When Merkel and Putin interact it is a clash of polar opposite world views, aides to the chancellor say.

For Merkel, the physicist, the fall of the Berlin Wall in 1989 was a godsend that launched her extraordinary career as a politician.

For Putin, who was living in the East German city of Dresden at the time, it was a calamity that led within two short years to the collapse of the Soviet Union - an event the Russian leader has described as the biggest geopolitical catastrophe of the 20th century.

But despite different outlooks, Merkel and Putin, born less than two years apart, speak each other’s language - literally and figuratively.

Merkel, a fan of Tolstoy and Dostoyevsky, won a trip to Moscow as a teenager for her mastery of the Russian language.

Putin’s favourite subject in school was German, which he perfected during his half decade as a KGB officer in Dresden, later sending his daughters to the German school in Moscow.

On Merkel’s first trip to Moscow as chancellor, the two leaders conversed in their native tongues with translators present, but found themselves interjecting repeatedly to correct the interpreters. Aides say their conversations follow the same pattern to this day.

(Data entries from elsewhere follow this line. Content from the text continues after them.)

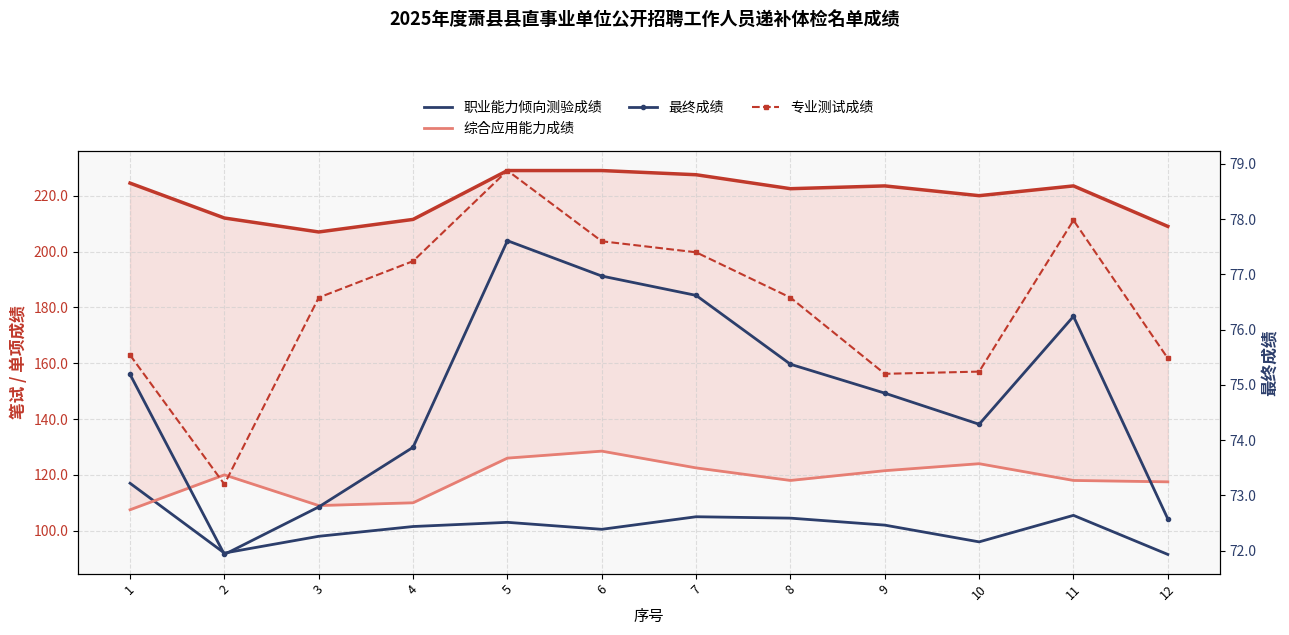

Rank the series at 6 from highest to lowest value.

笔试成绩, 综合应用能力成绩, 职业能力倾向测验成绩, 专业测试成绩, 最终成绩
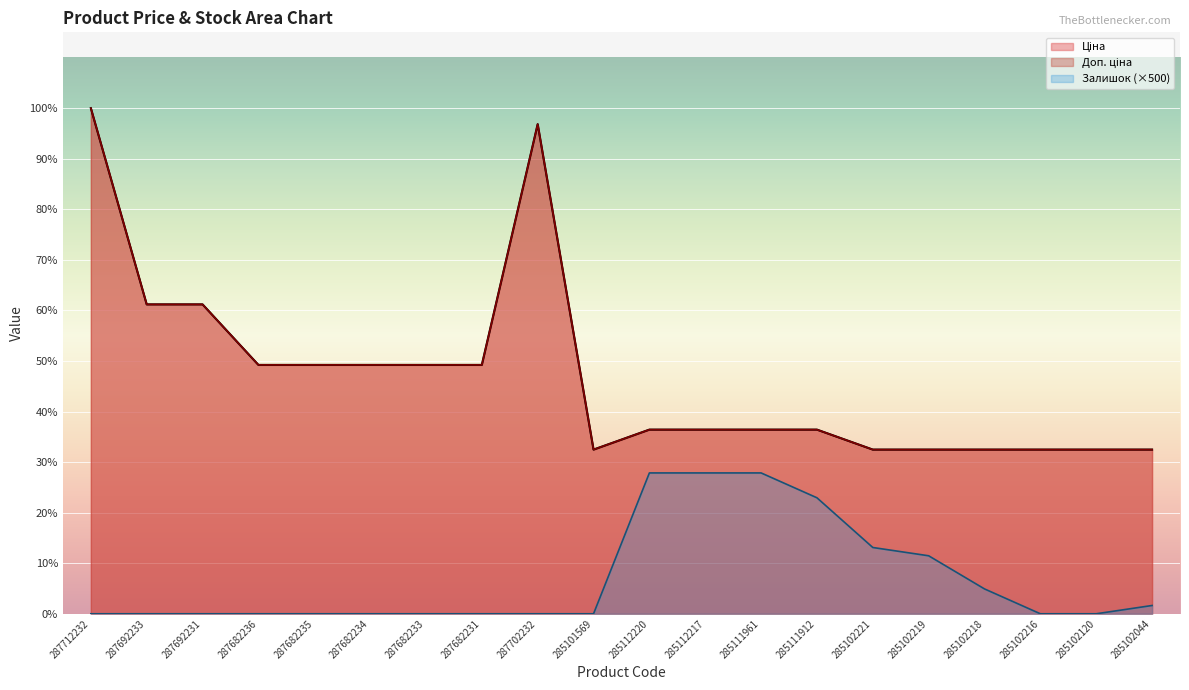

What is the label of the 14th point from the right?

287682233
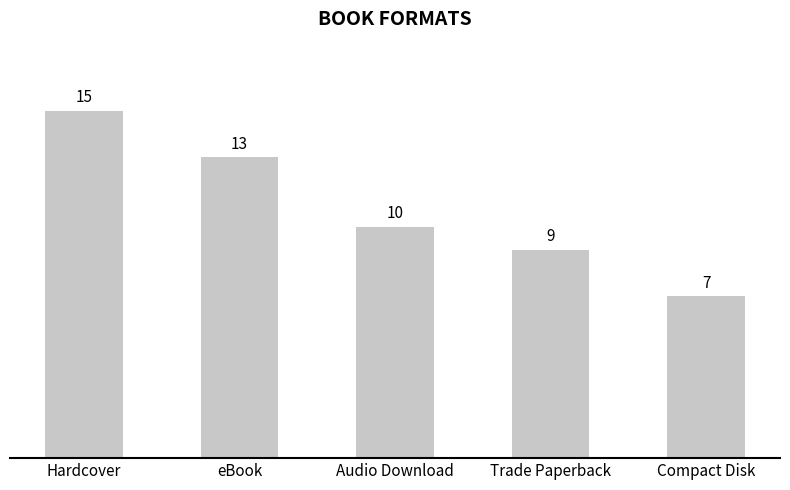

The chart shows a value of 13 at Trade Paperback. True or false?

False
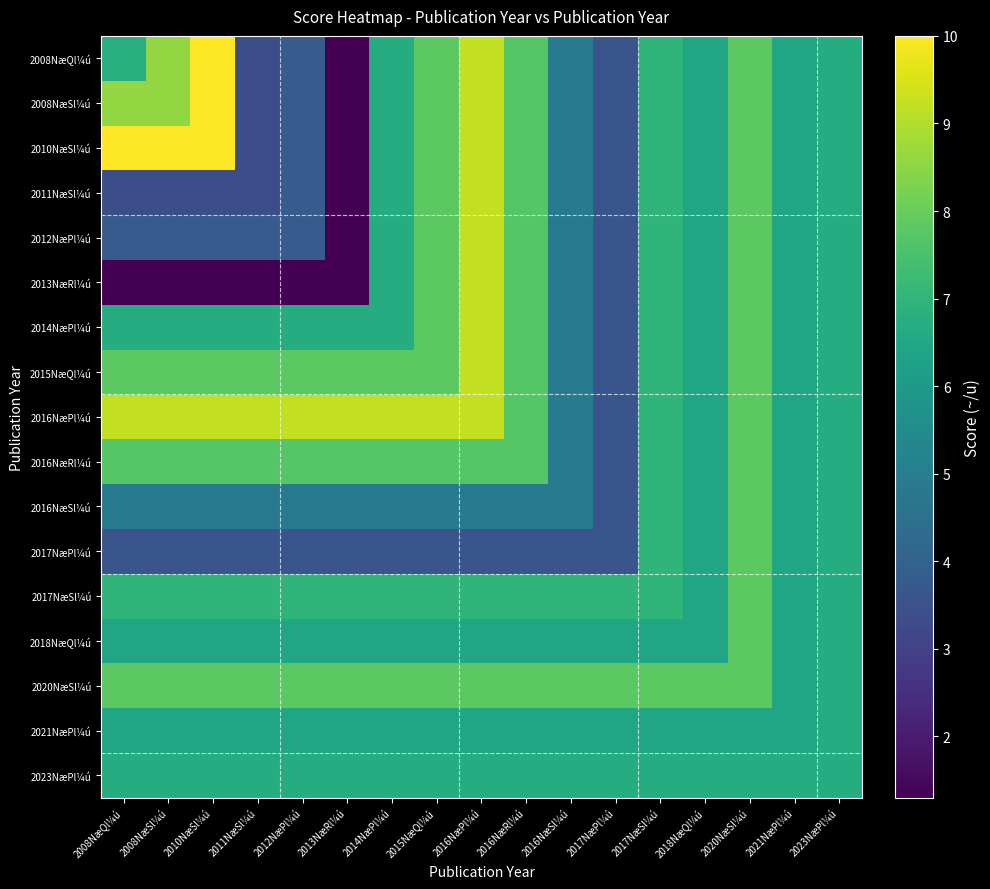

What is the difference between the highest and lowest values at 2008NæQl¼ú?

8.7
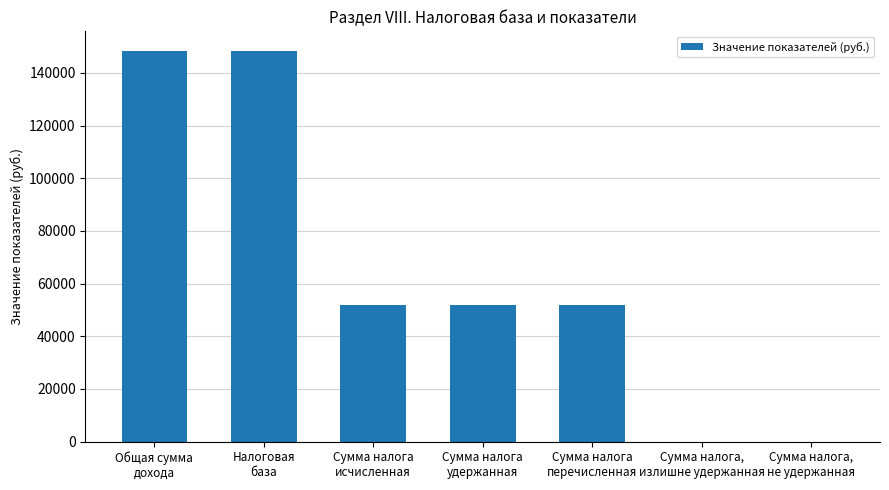

What is the change in value from Налоговая
база to Сумма налога,
не удержанная?

-148374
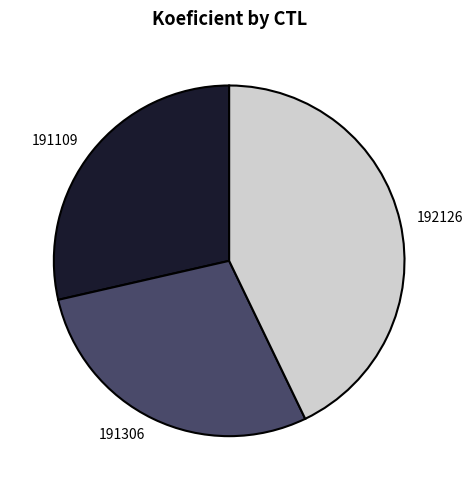

What is the largest slice in the pie chart?

192126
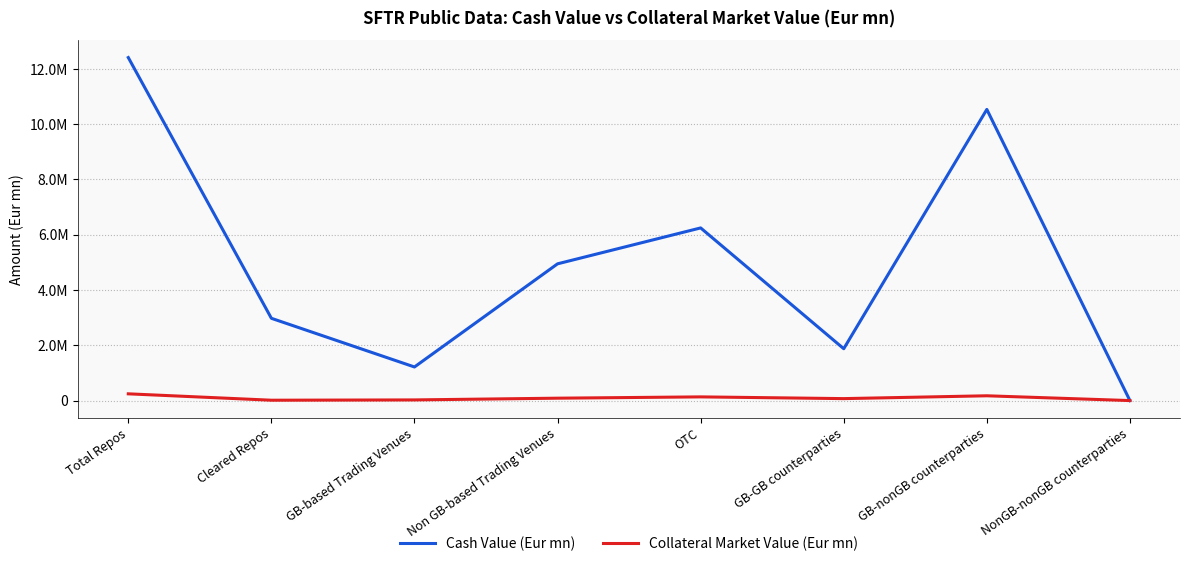

At GB-GB counterparties, list the series in order from largest to smallest.

Cash Value (Eur mn), Collateral Market Value (Eur mn)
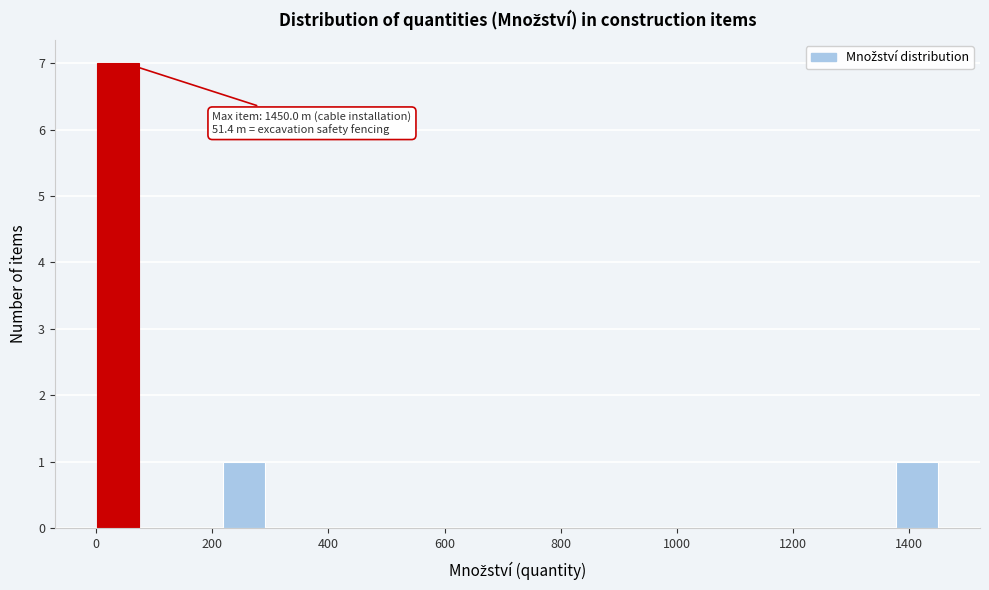

Around what value on the x-axis is the tallest bar? Give the approximate position of its centre, as read against the axis.

40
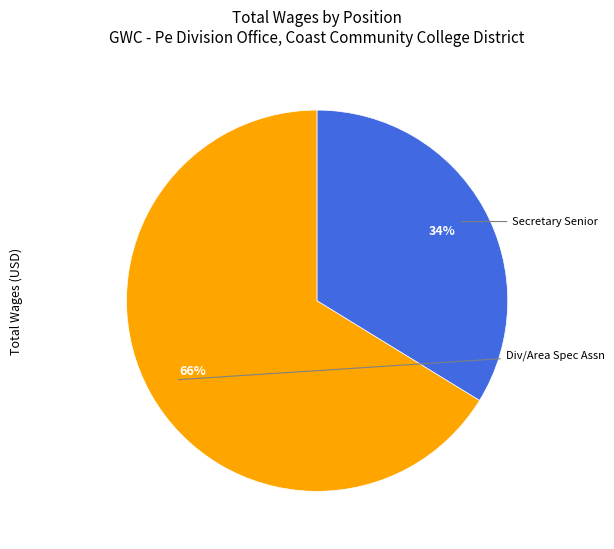

What is the smallest slice in the pie chart?

Secretary Senior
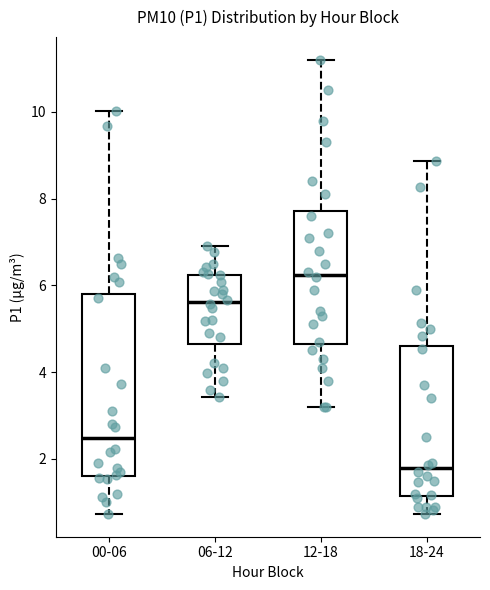

Reading left to right, read every box against the y-axis: the position of its median line, the range the box covers, and the ends of its whiskers. The values are not printed on the chart, so give them approximately, as read against the axis.

00-06: median 2.4, box 1.6 to 5.8, whiskers 0.8 to 10.0
06-12: median 5.6, box 4.6 to 6.2, whiskers 3.4 to 7.0
12-18: median 6.2, box 4.6 to 7.8, whiskers 3.2 to 11.2
18-24: median 1.8, box 1.2 to 4.6, whiskers 0.8 to 8.8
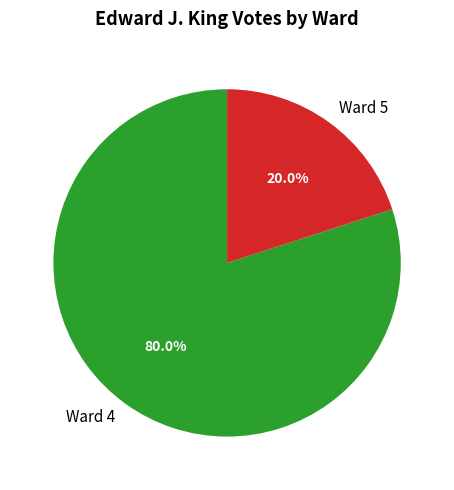

How much of the chart is everything except Ward 4?

20.0%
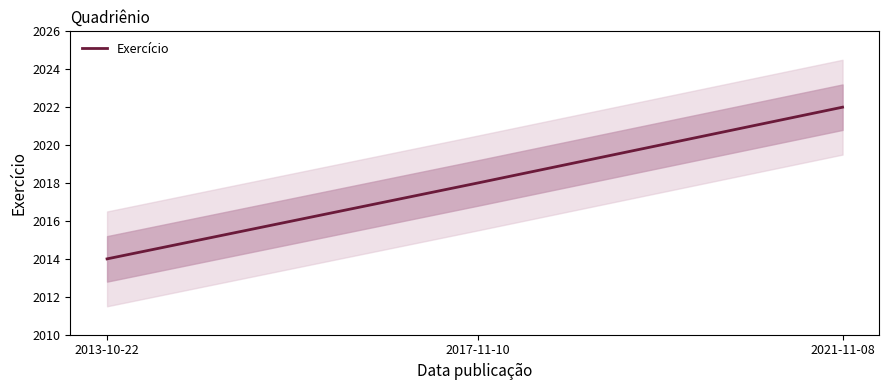

Reading left to right, what are all the values shown in this chart?

2013-10-22=2014	2017-11-10=2018	2021-11-08=2022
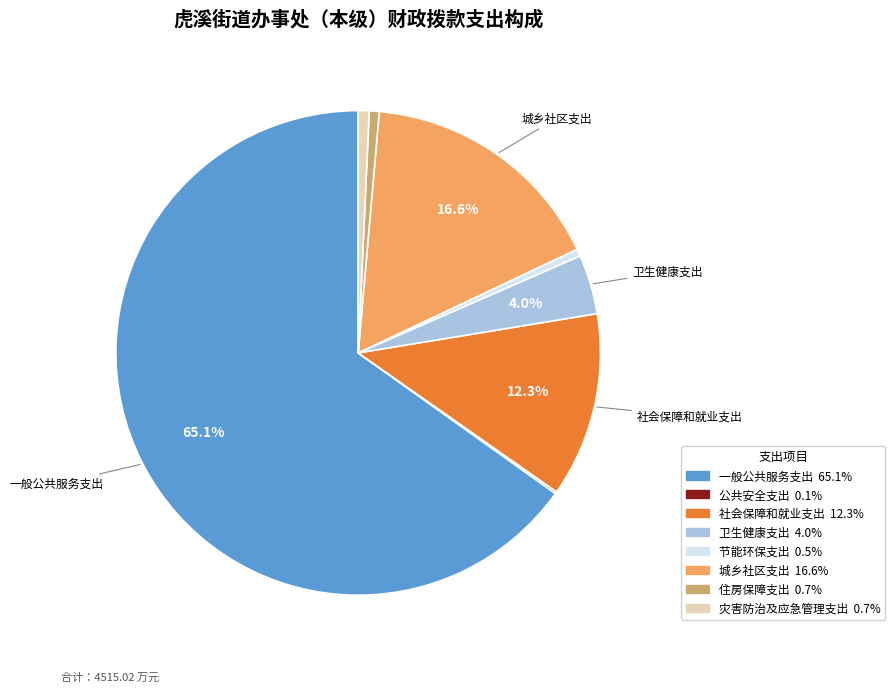

Does any single category account for the majority?

Yes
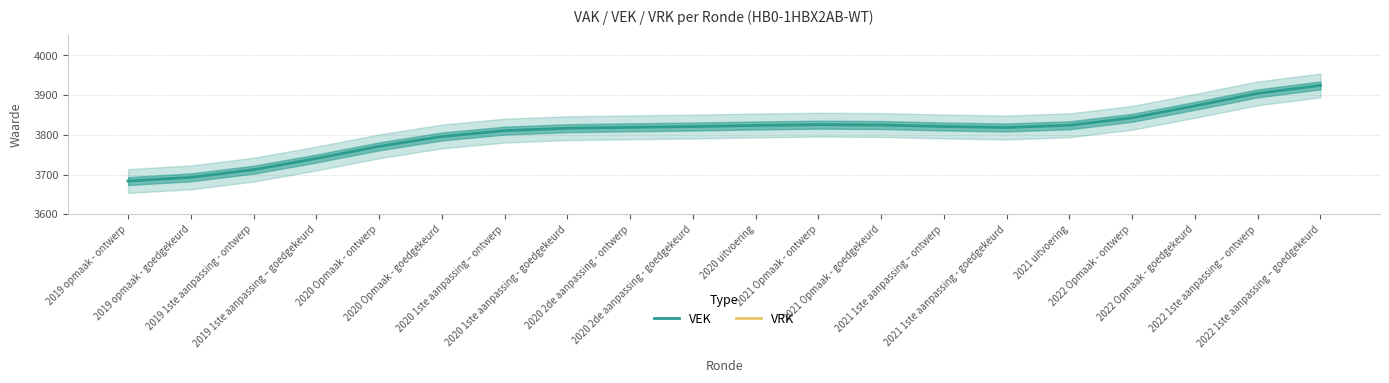

Does the chart display data point markers on the line(s)?

No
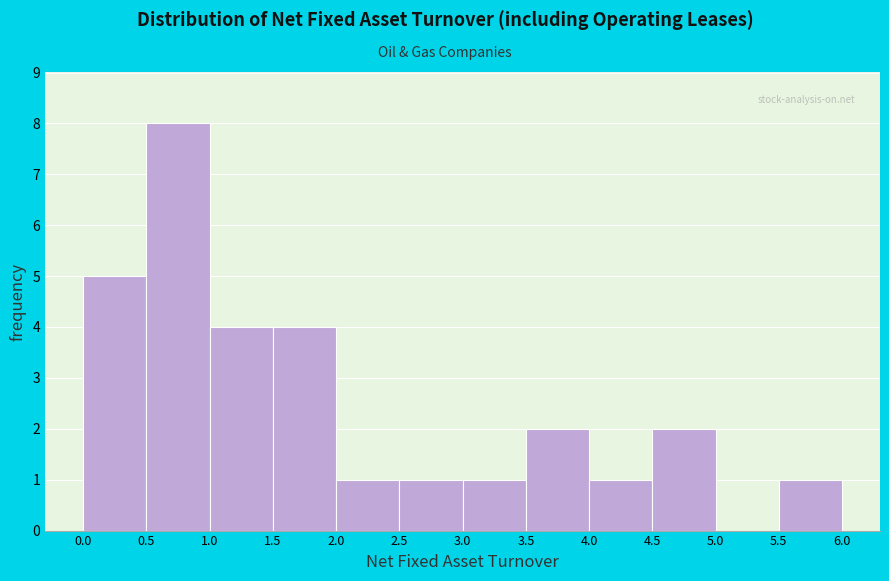

Reading left to right, list every bar in this chart as the range it spans on the x-axis followed by its height. The values are not printed on the chart, so give them approximately, as read against the axis.

0.0 to 0.5: 5
0.5 to 1.0: 8
1.0 to 1.5: 4
1.5 to 2.0: 4
2.0 to 2.5: 1
2.5 to 3.0: 1
3.0 to 3.5: 1
3.5 to 4.0: 2
4.0 to 4.5: 1
4.5 to 5.0: 2
5.0 to 5.5: 0
5.5 to 6.0: 1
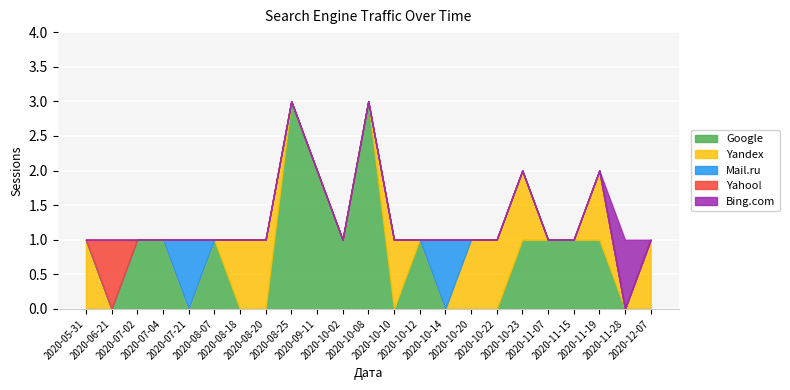

List the series in order of their peak value, highest first.

Google, Yandex, Mail.ru, Yahoo!, Bing.com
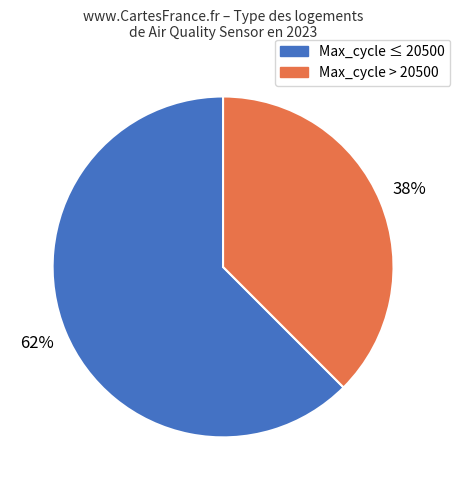

To the nearest percent, what is the average slice percentage?

50%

‘They have been working together for over a decade,’ said Alexander Rahr, head of the German-Russian forum in Berlin. ‘It hasn’t always been smooth, but Putin knows Merkel better and respects her more than the other leaders. He’s never had a good relationship with Obama.’

ALWAYS A BATTLE


Since the overthrow of Ukraine’s pro-Russian President Viktor Yanukovich last month and Putin’s decision to respond by tightening Russia’s grip on Crimea, the autonomous southern region of Ukraine, the two leaders have talked on the phone roughly half a dozen times. The conversations have not been easy, according to German sources.

Putin speaks a lot, sometimes endlessly. At times emotional and angry, he tries to bully with a mix of genuine and calculated outrage. The reserved Merkel waits patiently for the right time to make her points.

‘It is always exhausting, always a battle - intense,’ one senior German official said.

In his 2013 biography of Merkel, Stefan Kornelius likened them to an old married couple who know all of each other’s tricks and can anticipate what they are going to say next.

Merkel has described her conversations with Putin as challenging tests for her own arguments. She feels that she cannot afford to show any weakness.

In a conversation with the White House on Sunday that followed a chat with Putin, she reportedly told Obama that the Russian leader appeared to be ‘in another world’, out of touch with reality.